When her husband Francis (Karl Glusman, "Love") relocates to his family’s native Romania for a new job, Julia (Maika Monroe, "It Follows") frequently finds herself alone in a new apartment building in an unfamiliar neighborhood of a foreign city. Bucharest is already unsettled by a serial killer known as The Spider when Julia becomes convinced a man in an apartment across the street is observing them and, like him, becomes a “Watcher.”
Laura's Review: B+
If Alex Garland recently explored all the ways men threaten women, from condescension to physical assault in “Men,” cowriter (with Zack Ford)/director Chloe Okuno ("V/H/S/94") leans on patriarchal societies’ frequent dismissal of female concerns over potential threats. Unfortunately, Okuno undercuts her own film’s climax, resorting to a really cheap device usually reserved for a film’s villain, but her handling of almost every aspect of her film up until that point is masterful. This is a filmmaker to watch.
Monroe completely anchors the film as a supportive wife trying to get out and establish life in a new country, constantly listening to language tapes, exploring the area and hosting dinner parties for her husband’s business associates. She also befriends English-speaking next door neighbor Irina (Madalina Anea, "The Protégé"), making a pact to watch each other’s back after Julia confides her concerns and Irina shows her her gun. As the film progresses, we see the actress turn inward, her character increasingly isolated by her husband’s constant absences and episodes which paint her in an unflattering light to outsiders.
The film is beautifully designed, photographed (cinematographer Benjamin Kirk Nielson), edited (Michael Block) and blocked. Production designer Nora Dumitrescu creates a bright space for the couple’s apartment, softened with neutral pastels, a lovely framing for the blonde Monroe. Outside of the apartment, we are always aware of things unseen – the flashing lights of ambulances around the corner, the man settling in the seat behind Julia in a dark movie theater, the same man somewhere close within the maze of supermarket aisles and later within the bowels of the sex club Julia follows him into. In the film’s most brilliantly designed sequence, Julia descends in and old-fashioned wrought iron cage elevator as the man she fears, Samuel Veber (Burn Gorman, "The Dark Knight Rises"), ascends the spiral staircase which encircles it. Another, set on a subway train, is masterful in its slow focus on a prop to suggest the unthinkable.
In addition to Monroe, Gorman is really effective in a parallel performance which upends our perspective of his character in reverse of hers. Anea is one of several supporting actors who add local flavor. But Glusman is problematic, the character of Francis seemingly so concerned about his wife’s fears he is willing to report them to the police, then ultimately making light of them in a cannily staged public betrayal, a 180 reversal the actor, whose performance barely registers, cannot sell.

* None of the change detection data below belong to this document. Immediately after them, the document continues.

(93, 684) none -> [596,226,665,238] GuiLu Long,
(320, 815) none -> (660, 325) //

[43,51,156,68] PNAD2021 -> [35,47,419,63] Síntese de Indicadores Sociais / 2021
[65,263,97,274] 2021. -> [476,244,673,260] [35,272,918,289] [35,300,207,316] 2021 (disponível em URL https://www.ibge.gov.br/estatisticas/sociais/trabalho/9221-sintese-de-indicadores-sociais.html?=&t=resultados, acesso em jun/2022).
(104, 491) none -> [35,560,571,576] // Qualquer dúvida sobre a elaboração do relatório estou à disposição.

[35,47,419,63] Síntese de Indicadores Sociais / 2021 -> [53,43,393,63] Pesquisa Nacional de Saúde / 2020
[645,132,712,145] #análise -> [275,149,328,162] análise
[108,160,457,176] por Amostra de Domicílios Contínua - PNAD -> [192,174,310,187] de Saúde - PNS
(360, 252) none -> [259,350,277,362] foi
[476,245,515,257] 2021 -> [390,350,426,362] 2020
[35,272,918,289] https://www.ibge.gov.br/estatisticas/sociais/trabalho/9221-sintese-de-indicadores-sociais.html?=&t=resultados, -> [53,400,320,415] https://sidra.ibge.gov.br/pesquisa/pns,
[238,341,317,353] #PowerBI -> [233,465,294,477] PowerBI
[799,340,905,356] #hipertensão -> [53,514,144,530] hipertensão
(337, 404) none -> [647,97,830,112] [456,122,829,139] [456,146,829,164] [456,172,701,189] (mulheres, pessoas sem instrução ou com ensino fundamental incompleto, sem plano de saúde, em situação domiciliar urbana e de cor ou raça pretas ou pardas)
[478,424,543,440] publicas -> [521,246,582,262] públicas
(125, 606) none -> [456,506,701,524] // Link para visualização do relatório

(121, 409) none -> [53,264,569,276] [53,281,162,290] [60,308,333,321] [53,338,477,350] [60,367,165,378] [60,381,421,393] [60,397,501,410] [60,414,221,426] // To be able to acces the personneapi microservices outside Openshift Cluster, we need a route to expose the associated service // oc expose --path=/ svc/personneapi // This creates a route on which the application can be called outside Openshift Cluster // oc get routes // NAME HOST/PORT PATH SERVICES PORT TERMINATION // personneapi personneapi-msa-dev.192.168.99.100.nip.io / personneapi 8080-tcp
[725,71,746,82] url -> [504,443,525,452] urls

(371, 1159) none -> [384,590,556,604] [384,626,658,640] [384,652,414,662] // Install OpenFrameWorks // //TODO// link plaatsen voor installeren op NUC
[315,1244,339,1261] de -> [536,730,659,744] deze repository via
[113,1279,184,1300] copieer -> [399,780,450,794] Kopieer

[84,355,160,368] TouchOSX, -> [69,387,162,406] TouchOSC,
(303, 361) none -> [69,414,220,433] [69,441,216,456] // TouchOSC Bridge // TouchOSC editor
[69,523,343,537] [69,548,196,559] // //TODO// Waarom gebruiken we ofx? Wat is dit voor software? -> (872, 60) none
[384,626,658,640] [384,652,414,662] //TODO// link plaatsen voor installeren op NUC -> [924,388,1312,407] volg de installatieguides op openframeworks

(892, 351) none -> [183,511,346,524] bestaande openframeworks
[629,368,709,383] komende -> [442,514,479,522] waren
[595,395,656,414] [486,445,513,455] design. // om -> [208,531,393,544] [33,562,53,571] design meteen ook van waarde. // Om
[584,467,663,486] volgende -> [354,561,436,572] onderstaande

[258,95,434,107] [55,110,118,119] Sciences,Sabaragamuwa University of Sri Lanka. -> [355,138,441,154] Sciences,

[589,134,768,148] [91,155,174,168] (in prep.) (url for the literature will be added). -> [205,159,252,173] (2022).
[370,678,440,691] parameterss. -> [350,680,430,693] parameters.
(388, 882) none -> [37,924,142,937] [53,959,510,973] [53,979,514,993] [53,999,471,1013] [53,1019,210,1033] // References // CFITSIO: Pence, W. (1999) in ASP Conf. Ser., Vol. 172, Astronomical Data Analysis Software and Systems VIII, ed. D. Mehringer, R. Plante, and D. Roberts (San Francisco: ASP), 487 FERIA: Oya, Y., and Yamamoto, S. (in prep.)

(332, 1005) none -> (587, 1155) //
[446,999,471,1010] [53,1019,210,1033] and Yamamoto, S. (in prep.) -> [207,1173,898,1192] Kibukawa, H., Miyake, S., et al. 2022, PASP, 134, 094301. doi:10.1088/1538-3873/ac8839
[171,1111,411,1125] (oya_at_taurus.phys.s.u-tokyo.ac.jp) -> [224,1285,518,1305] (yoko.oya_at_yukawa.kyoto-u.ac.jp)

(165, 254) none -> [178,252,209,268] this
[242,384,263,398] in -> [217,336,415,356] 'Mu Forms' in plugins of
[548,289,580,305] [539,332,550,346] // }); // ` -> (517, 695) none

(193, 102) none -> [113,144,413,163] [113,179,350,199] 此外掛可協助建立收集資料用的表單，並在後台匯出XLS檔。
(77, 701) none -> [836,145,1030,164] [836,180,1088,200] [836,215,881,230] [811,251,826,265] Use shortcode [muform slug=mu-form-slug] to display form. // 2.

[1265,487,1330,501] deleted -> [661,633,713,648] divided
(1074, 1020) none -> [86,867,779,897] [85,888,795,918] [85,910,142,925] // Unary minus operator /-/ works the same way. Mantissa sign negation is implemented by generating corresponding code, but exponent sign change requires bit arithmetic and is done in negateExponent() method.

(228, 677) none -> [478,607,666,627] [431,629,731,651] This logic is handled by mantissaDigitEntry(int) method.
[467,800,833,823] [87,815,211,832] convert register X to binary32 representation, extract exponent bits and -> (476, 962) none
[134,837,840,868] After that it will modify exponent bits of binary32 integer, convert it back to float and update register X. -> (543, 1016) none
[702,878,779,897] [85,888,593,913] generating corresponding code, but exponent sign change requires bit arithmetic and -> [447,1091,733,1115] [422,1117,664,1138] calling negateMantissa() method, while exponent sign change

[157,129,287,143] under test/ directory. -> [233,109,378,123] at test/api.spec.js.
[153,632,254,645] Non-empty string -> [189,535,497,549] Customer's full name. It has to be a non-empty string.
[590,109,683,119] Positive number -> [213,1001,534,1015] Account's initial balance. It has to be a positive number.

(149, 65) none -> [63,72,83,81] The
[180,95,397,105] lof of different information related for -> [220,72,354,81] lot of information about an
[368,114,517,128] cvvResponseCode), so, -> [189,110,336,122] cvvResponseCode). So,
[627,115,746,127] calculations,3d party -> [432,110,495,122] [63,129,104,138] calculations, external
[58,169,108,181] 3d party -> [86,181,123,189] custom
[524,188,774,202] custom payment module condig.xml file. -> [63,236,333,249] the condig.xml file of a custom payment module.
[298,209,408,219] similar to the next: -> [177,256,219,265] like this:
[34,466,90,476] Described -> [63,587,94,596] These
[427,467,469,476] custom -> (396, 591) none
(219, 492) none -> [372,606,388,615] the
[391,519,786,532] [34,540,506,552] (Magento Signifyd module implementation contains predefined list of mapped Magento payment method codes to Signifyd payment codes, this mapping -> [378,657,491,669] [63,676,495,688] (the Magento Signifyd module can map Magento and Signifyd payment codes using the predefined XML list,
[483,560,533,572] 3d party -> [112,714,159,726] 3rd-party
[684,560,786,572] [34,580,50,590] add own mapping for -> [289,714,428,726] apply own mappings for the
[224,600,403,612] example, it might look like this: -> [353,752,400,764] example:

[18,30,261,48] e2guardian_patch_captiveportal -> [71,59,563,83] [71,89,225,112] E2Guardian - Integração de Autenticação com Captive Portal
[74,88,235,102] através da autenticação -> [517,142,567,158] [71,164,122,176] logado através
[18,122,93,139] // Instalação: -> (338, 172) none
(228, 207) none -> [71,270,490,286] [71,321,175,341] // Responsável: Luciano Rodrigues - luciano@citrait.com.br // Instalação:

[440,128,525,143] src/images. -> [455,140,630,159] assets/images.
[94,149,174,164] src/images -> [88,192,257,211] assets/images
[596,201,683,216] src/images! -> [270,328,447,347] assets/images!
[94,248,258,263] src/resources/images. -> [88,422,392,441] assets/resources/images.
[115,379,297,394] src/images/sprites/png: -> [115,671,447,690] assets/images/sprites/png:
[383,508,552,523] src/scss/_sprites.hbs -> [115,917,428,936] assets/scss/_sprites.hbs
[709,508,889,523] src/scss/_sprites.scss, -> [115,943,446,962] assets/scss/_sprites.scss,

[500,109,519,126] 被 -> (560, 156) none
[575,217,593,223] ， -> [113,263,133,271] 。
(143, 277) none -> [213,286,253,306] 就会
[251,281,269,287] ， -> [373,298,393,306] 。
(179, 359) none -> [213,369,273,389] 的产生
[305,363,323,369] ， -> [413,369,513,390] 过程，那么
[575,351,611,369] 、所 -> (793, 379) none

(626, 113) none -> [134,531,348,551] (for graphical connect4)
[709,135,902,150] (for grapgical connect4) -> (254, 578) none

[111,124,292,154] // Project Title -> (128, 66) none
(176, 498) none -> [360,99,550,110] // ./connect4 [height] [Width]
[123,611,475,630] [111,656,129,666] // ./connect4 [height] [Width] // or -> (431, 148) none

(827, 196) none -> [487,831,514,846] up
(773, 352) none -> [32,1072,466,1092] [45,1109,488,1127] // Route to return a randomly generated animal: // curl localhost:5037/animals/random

In attempting to raise doubt over whether Julia’s concerns are real or imagined, Okuno tips the scales a little too far towards the latter when we are supposedly viewing things from Julia’s point of view, making her audience guilty of the same behavior her film warns against. But the filmmaker knows how to stylishly turn the screws, her film exhibiting flashes of Hitchcockian brilliance. Too bad about the compromised ending, but “Watcher” will creep up on you.
Robin's Review: B-
IFC Midnight opens "Watcher" in theaters on 6/3/22.